O vice-governador de Alagoas, Luciano Barbosa, atribuiu ao ex-governador Renan Filho a viabilização do Veículo Leve sobre Trilhos (VLT) de Arapiraca, durante cerimônia de lançamento do projeto nesta semana. “Hoje esse sonho está se tornando realidade”, declarou Barbosa, ao reconhecer o trabalho da gestão anterior para tirar do papel uma obra aguardada há décadas pela população da região Agreste.
O VLT de Arapiraca é considerado um dos maiores investimentos em mobilidade urbana do interior alagoano, com potencial para beneficiar diretamente mais de 200 mil moradores da cidade e de municípios vizinhos. O sistema de transporte sobre trilhos deve integrar bairros periféricos ao centro comercial, reduzindo o tempo de deslocamento e os custos com transporte público. A obra, orçada em cerca de R$ 300 milhões, foi planejada ainda no governo de Renan Filho (2015-2022) e agora entra em fase de execução sob a atual administração estadual.
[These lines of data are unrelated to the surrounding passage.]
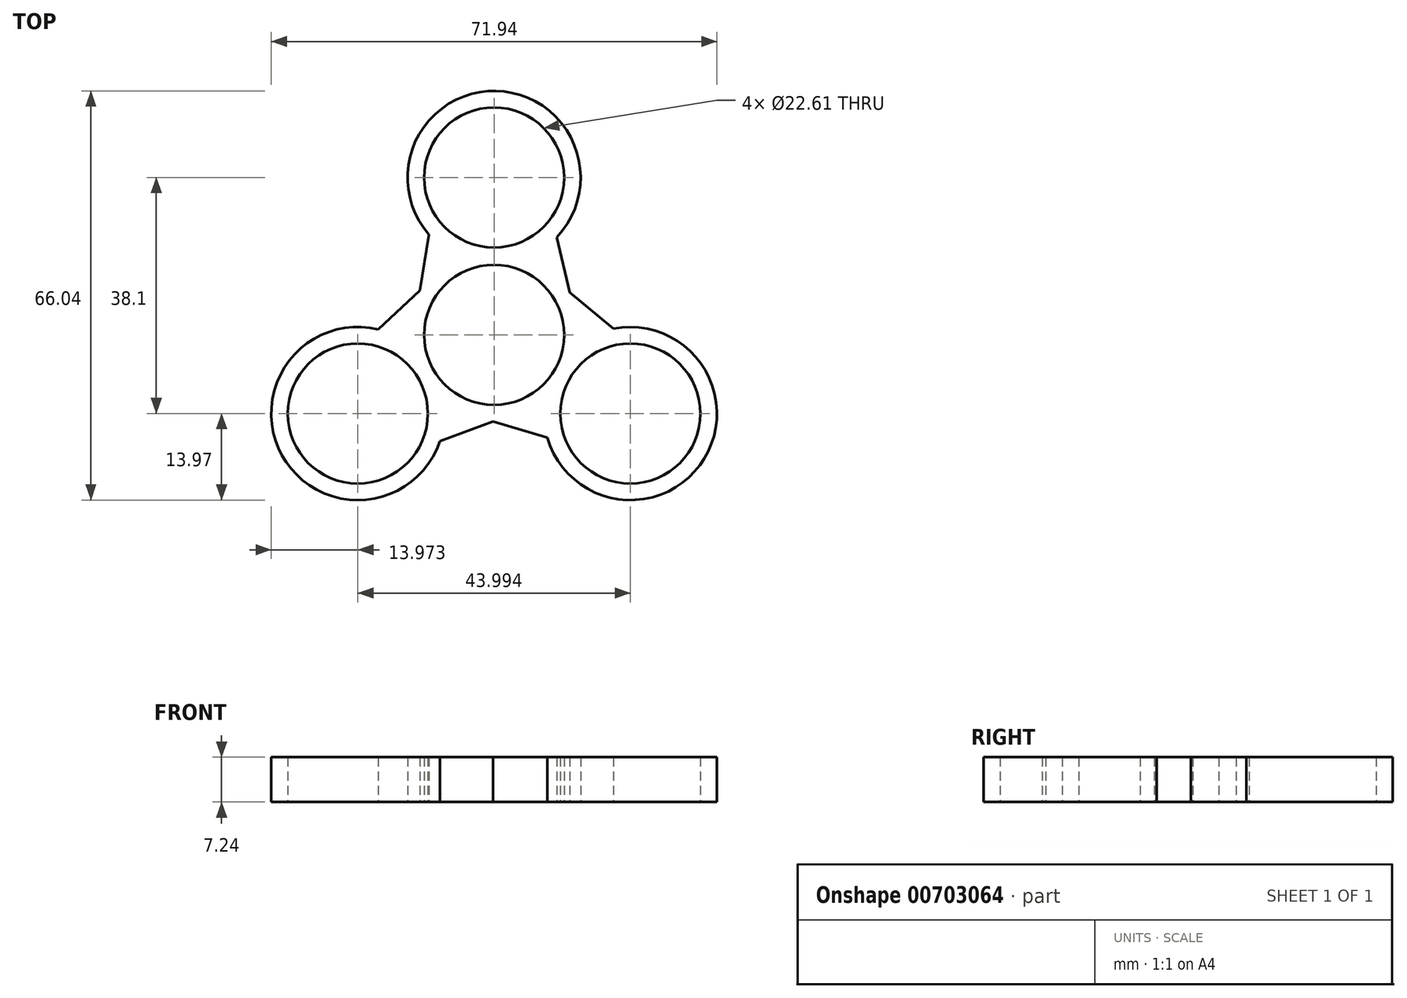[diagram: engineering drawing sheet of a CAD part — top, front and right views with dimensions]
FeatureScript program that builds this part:
annotation { "Feature Type Name" : "Feature", "Feature Type Description" : "" }
export const myFeature = defineFeature(function(context is Context, id is Id, definition is map)
    precondition{}
    {
        {
            var Q0;
            Q0=qCreatedBy(makeId("Top.planeOp"),FACE);
            var sketch = newSketch(context, id + "F0", { "sketchPlane" : qUnion([Q0])});
            skCircle(sketch, "E0", {"center": v(0, 25.4) * mm, "radius": 11.3 * mm});
            skCircle(sketch, "E1.1.0", {"center": v(-22, -12.7) * mm, "radius": 11.3 * mm});
            skCircle(sketch, "E1.2.0", {"center": v(22, -12.7) * mm, "radius": 11.3 * mm});
            skPoint(sketch, "E1.center", {"position": v(0, 0) * mm});
            skCircle(sketch, "E2", {"center": v(0, 0) * mm, "radius": 13.97 * mm});
            skPoint(sketch, "E3", {"position": v(-12, 7.14) * mm});
            skPoint(sketch, "E4", {"position": v(-10.18, 18.03) * mm});
            skPoint(sketch, "E5", {"position": v(-19.93, -0.3) * mm});
            skPoint(sketch, "E6.1.0", {"position": v(-10.53, -17.83) * mm});
            skPoint(sketch, "E6.1.1", {"position": v(-0.18, -13.97) * mm});
            skPoint(sketch, "E6.1.2", {"position": v(10.23, -17.1) * mm});
            skPoint(sketch, "E6.2.0", {"position": v(20.7, -0.2) * mm});
            skPoint(sketch, "E6.2.1", {"position": v(12.19, 6.83) * mm});
            skPoint(sketch, "E6.2.2", {"position": v(9.7, 17.42) * mm});
            skLineSegment(sketch, "E7", {"start": v(-12, 7.14) * mm, "end": v(-10.18, 18.03) * mm});
            skLineSegment(sketch, "E8", {"start": v(-12, 7.14) * mm, "end": v(-19.93, -0.3) * mm});
            skLineSegment(sketch, "E9", {"start": v(-10.53, -17.83) * mm, "end": v(-0.18, -13.97) * mm});
            skLineSegment(sketch, "E10", {"start": v(-0.18, -13.97) * mm, "end": v(10.23, -17.1) * mm});
            skLineSegment(sketch, "E11", {"start": v(20.7, -0.2) * mm, "end": v(12.19, 6.83) * mm});
            skLineSegment(sketch, "E12", {"start": v(9.7, 17.42) * mm, "end": v(12.19, 6.83) * mm});
            skCircle(sketch, "E13", {"center": v(0, 0) * mm, "radius": 11.3 * mm});
            skCircle(sketch, "E14", {"center": v(0, 25.4) * mm, "radius": 13.97 * mm});
            skCircle(sketch, "E15.1.0", {"center": v(-22, -12.7) * mm, "radius": 13.97 * mm});
            skCircle(sketch, "E15.2.0", {"center": v(22, -12.7) * mm, "radius": 13.97 * mm});
            skSolve(sketch);
        }
        {
            var Q0;
            Q0=makeQuery(id+"F0.imprint","IMPRINT",FACE,{"disambiguationData":[TD([[makeQuery(id+"F0.imprint","IMPRINT",EDGE,{"derivedFrom":sQuery(id+"F0.wireOp",EDGE,"E0")}),-1.0]])]});
            var Q1;
            {var subQ0=sQuery(id+"F0.wireOp",EDGE,"gAJnjUwW-bYsI-lxhw-ExFC-0EqGxPt0lFPb");Q1=makeQuery(id+"F0.imprint","IMPRINT",FACE,{"disambiguationData":[TD([[makeQuery(id+"F0.imprint","IMPRINT",EDGE,{"derivedFrom":subQ0}),1.0]])]});}
            var Q2;
            {var subQ0=sQuery(id+"F0.wireOp",EDGE,"cbf1ee79-b63b-43e7-bdae-fea5953c93ed.1.1");Q2=makeQuery(id+"F0.imprint","IMPRINT",FACE,{"disambiguationData":[TD([[makeQuery(id+"F0.imprint","IMPRINT",EDGE,{"derivedFrom":subQ0}),1.0]])]});}
            var Q3;
            Q3=makeQuery(id+"F0.imprint","IMPRINT",FACE,{"disambiguationData":[TD([[makeQuery(id+"F0.imprint","IMPRINT",EDGE,{"derivedFrom":sQuery(id+"F0.wireOp",EDGE,"LQtzWtV1-cpov-eoDI-daBr-TH9JdLP4XcMI")}),-1.0]])]});
            var Q4;
            Q4=makeQuery(id+"F0.imprint","IMPRINT",FACE,{"disambiguationData":[TD([[makeQuery(id+"F0.imprint","IMPRINT",EDGE,{"derivedFrom":sQuery(id+"F0.wireOp",EDGE,"LQtzWtV1-cpov-eoDI-daBr-TH9JdLP4XcMI")}),1.0]])]});
            var Q5;
            Q5=makeQuery(id+"F0.imprint","IMPRINT",FACE,{"disambiguationData":[TD([[makeQuery(id+"F0.imprint","IMPRINT",EDGE,{"derivedFrom":sQuery(id+"F0.wireOp",EDGE,"E1.2.0")}),-1.0]])]});
            var Q6;
            Q6=makeQuery(id+"F0.imprint","IMPRINT",FACE,{"disambiguationData":[TD([[makeQuery(id+"F0.imprint","IMPRINT",EDGE,{"derivedFrom":sQuery(id+"F0.wireOp",EDGE,"E1.1.0")}),-1.0]])]});
            var Q7;
            {var subQ0=sQuery(id+"F0.wireOp",EDGE,"XxgCCsIO-ZqaA-fPwp-7T2X-JmL23n1TTZja");Q7=makeQuery(id+"F0.imprint","IMPRINT",FACE,{"disambiguationData":[TD([[makeQuery(id+"F0.imprint","IMPRINT",EDGE,{"derivedFrom":subQ0}),1.0]])]});}
            var Q8;
            Q8=makeQuery(id+"F0.imprint","IMPRINT",FACE,{"disambiguationData":[TD([[makeQuery(id+"F0.imprint","IMPRINT",EDGE,{"derivedFrom":sQuery(id+"F0.wireOp",EDGE,"E13")}),-1.0]])]});
            var Q9;
            {var subQ0=sQuery(id+"F0.wireOp",EDGE,"E8");Q9=makeQuery(id+"F0.imprint","IMPRINT",FACE,{"disambiguationData":[TD([[makeQuery(id+"F0.imprint","IMPRINT",EDGE,{"derivedFrom":subQ0}),1.0]])]});}
            var Q10;
            {var subQ0=sQuery(id+"F0.wireOp",EDGE,"E7");Q10=makeQuery(id+"F0.imprint","IMPRINT",FACE,{"disambiguationData":[TD([[makeQuery(id+"F0.imprint","IMPRINT",EDGE,{"derivedFrom":subQ0}),-1.0]])]});}
            var Q11;
            {var subQ0=sQuery(id+"F0.wireOp",EDGE,"E12");Q11=makeQuery(id+"F0.imprint","IMPRINT",FACE,{"disambiguationData":[TD([[makeQuery(id+"F0.imprint","IMPRINT",EDGE,{"derivedFrom":subQ0}),-1.0]])]});}
            var Q12;
            {var subQ0=sQuery(id+"F0.wireOp",EDGE,"E11");Q12=makeQuery(id+"F0.imprint","IMPRINT",FACE,{"disambiguationData":[TD([[makeQuery(id+"F0.imprint","IMPRINT",EDGE,{"derivedFrom":subQ0}),1.0]])]});}
            var Q13;
            {var subQ0=sQuery(id+"F0.wireOp",EDGE,"E10");Q13=makeQuery(id+"F0.imprint","IMPRINT",FACE,{"disambiguationData":[TD([[makeQuery(id+"F0.imprint","IMPRINT",EDGE,{"derivedFrom":subQ0}),1.0]])]});}
            var Q14;
            {var subQ0=sQuery(id+"F0.wireOp",EDGE,"E9");Q14=makeQuery(id+"F0.imprint","IMPRINT",FACE,{"disambiguationData":[TD([[makeQuery(id+"F0.imprint","IMPRINT",EDGE,{"derivedFrom":subQ0}),1.0]])]});}
            var Q15;
            {var subQ0=sQuery(id+"F0.wireOp",EDGE,"E2");var subQ1=sQuery(id+"F0.wireOp",EDGE,"oYZP1axk-Xy9e-DZ7p-ojNj-aC0LJb1eXSLL");var subQ2=makeQuery(id+"F0.imprint","INTERSECT",VERTEX,{"disambiguationData":[OD(0.0)],"derivedFrom":[subQ1,subQ0]});Q15=makeQuery(id+"F0.imprint","IMPRINT",FACE,{"disambiguationData":[TD([[makeQuery(id+"F0.imprint","IMPRINT",EDGE,{"disambiguationData":[TD([[subQ2,-1.0]])],"derivedFrom":subQ1}),1.0]])]});}
            var Q16;
            {var subQ0=sQuery(id+"F0.wireOp",EDGE,"E2");var subQ1=sQuery(id+"F0.wireOp",EDGE,"E1.2.1");var subQ2=makeQuery(id+"F0.imprint","INTERSECT",VERTEX,{"disambiguationData":[OD(0.0)],"derivedFrom":[subQ1,subQ0]});Q16=makeQuery(id+"F0.imprint","IMPRINT",FACE,{"disambiguationData":[TD([[makeQuery(id+"F0.imprint","IMPRINT",EDGE,{"disambiguationData":[TD([[subQ2,-1.0]])],"derivedFrom":subQ1}),1.0]])]});}
            var Q17;
            {var subQ0=sQuery(id+"F0.wireOp",EDGE,"E2");var subQ1=sQuery(id+"F0.wireOp",EDGE,"E1.1.1");var subQ2=makeQuery(id+"F0.imprint","INTERSECT",VERTEX,{"disambiguationData":[OD(0.0)],"derivedFrom":[subQ1,subQ0]});Q17=makeQuery(id+"F0.imprint","IMPRINT",FACE,{"disambiguationData":[TD([[makeQuery(id+"F0.imprint","IMPRINT",EDGE,{"disambiguationData":[TD([[subQ2,-1.0]])],"derivedFrom":subQ1}),1.0]])]});}
            var Q18;
            {var subQ0=sQuery(id+"F0.wireOp",EDGE,"E15.2.0");var subQ1=sQuery(id+"F0.wireOp",EDGE,"E2");var subQ2=makeQuery(id+"F0.imprint","INTERSECT",VERTEX,{"disambiguationData":[OD(0.0)],"derivedFrom":[subQ1,subQ0]});Q18=makeQuery(id+"F0.imprint","IMPRINT",FACE,{"disambiguationData":[TD([[makeQuery(id+"F0.imprint","IMPRINT",EDGE,{"disambiguationData":[TD([[subQ2,-1.0]])],"derivedFrom":subQ1}),1.0]])]});}
            var Q19;
            {var subQ0=sQuery(id+"F0.wireOp",EDGE,"E14");var subQ1=sQuery(id+"F0.wireOp",EDGE,"E2");var subQ2=makeQuery(id+"F0.imprint","INTERSECT",VERTEX,{"disambiguationData":[OD(0.0)],"derivedFrom":[subQ1,subQ0]});Q19=makeQuery(id+"F0.imprint","IMPRINT",FACE,{"disambiguationData":[TD([[makeQuery(id+"F0.imprint","IMPRINT",EDGE,{"disambiguationData":[TD([[subQ2,-1.0]])],"derivedFrom":subQ1}),1.0]])]});}
            var Q20;
            {var subQ0=sQuery(id+"F0.wireOp",EDGE,"E15.1.0");var subQ1=sQuery(id+"F0.wireOp",EDGE,"E2");var subQ2=makeQuery(id+"F0.imprint","INTERSECT",VERTEX,{"disambiguationData":[OD(0.0)],"derivedFrom":[subQ1,subQ0]});Q20=makeQuery(id+"F0.imprint","IMPRINT",FACE,{"disambiguationData":[TD([[makeQuery(id+"F0.imprint","IMPRINT",EDGE,{"disambiguationData":[TD([[subQ2,-1.0]])],"derivedFrom":subQ1}),1.0]])]});}
            extrude(context, id + "F1", {"entities" : qUnion([Q0, Q1, Q2, Q3, Q4, Q5, Q6, Q7, Q8, Q9, Q10, Q11, Q12, Q13, Q14, Q15, Q16, Q17, Q18, Q19, Q20]), "depth" : 7.24 * mm, "offsetDistance" : 25.4 * mm});
        }
    });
Panorama político e econômico
O reconhecimento público de Luciano Barbosa ao antecessor ocorre em um contexto de sucessão política em Alagoas. Renan Filho, que deixou o governo para assumir o Ministério dos Transportes no governo Lula, é apontado como um dos principais articuladores de obras de infraestrutura no estado. Já Barbosa, que assumiu o cargo de vice-governador na chapa de Paulo Dantas, busca consolidar alianças para o pleito de 2026, quando o governador tentará a reeleição.
O VLT de Arapiraca também insere Alagoas em uma tendência nacional de retomada de investimentos em transporte ferroviário de média capacidade, após décadas de priorização do modal rodoviário. Especialistas apontam que o sistema pode servir de modelo para outras cidades de médio porte no Nordeste, que enfrentam congestionamentos crescentes e dependência de transporte coletivo precário.
A cerimônia de lançamento contou com a presença de prefeitos da região, deputados estaduais e representantes do setor produtivo, que destacaram o impacto do VLT na geração de empregos diretos e indiretos durante as obras e na operação. A previsão é que o sistema entre em funcionamento parcial em 2026, com conclusão total até 2028.